Step 1: Create Standardized Measurements

First, we’ll standardize the body measurements using z-scores.

penguins_std <- penguins |>
  drop_na() |>
  mutate(
    bill_length_z = scale(bill_length_mm)[,1],
    bill_depth_z = scale(bill_depth_mm)[,1],
    flipper_length_z = scale(flipper_length_mm)[,1]
  )

This creates z-score standardized versions of three measurement variables, removing any rows with missing values first.

Step 2: Categorize Penguins by Size

Next, we’ll create size categories based on body mass quartiles.
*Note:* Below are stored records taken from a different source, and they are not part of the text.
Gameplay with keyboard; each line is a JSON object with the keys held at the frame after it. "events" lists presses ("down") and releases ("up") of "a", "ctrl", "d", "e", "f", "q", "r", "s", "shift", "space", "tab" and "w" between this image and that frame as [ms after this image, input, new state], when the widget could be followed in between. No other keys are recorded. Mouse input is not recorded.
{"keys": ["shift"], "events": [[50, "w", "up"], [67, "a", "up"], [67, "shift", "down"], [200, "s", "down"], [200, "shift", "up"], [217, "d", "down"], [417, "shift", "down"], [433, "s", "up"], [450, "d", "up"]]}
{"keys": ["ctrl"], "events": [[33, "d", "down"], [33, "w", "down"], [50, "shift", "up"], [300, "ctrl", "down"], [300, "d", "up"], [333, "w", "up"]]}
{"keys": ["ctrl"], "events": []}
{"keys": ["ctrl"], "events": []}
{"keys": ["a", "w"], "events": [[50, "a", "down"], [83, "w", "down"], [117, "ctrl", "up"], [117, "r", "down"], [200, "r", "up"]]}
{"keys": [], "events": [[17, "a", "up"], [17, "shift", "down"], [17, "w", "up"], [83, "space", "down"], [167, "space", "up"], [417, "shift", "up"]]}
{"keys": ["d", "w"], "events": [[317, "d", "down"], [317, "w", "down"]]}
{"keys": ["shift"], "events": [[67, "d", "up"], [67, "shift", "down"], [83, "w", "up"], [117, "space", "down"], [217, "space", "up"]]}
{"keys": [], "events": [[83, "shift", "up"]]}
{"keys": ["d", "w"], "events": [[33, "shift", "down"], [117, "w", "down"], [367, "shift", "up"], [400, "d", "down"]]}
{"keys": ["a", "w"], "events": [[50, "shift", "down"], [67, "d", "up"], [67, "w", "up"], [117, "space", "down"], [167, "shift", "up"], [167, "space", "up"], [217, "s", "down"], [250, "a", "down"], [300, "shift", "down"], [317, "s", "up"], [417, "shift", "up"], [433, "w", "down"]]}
penguins_categorized <- penguins_std |>
  mutate(
    size_category = case_when(
      body_mass_g < quantile(body_mass_g, 0.25, na.rm = TRUE) ~ "Small",
      body_mass_g < quantile(body_mass_g, 0.75, na.rm = TRUE) ~ "Medium",
      TRUE ~ "Large"
    )
  )

This uses case_when() within mutate() to create three size categories based on the 25th and 75th percentiles of body mass.

Step 3: Calculate Condition Indices

Finally, we’ll create a body condition index and efficiency ratio.

penguins_final <- penguins_categorized |>
  mutate(
    body_condition = body_mass_g / flipper_length_mm,
    bill_efficiency = (bill_length_mm * bill_depth_mm) / body_mass_g,
    is_large_penguin = body_mass_g > mean(body_mass_g, na.rm = TRUE)
  )

summary(penguins_final)

This creates a condition index (mass per unit flipper length), bill efficiency metric, and a logical column identifying above-average sized penguins.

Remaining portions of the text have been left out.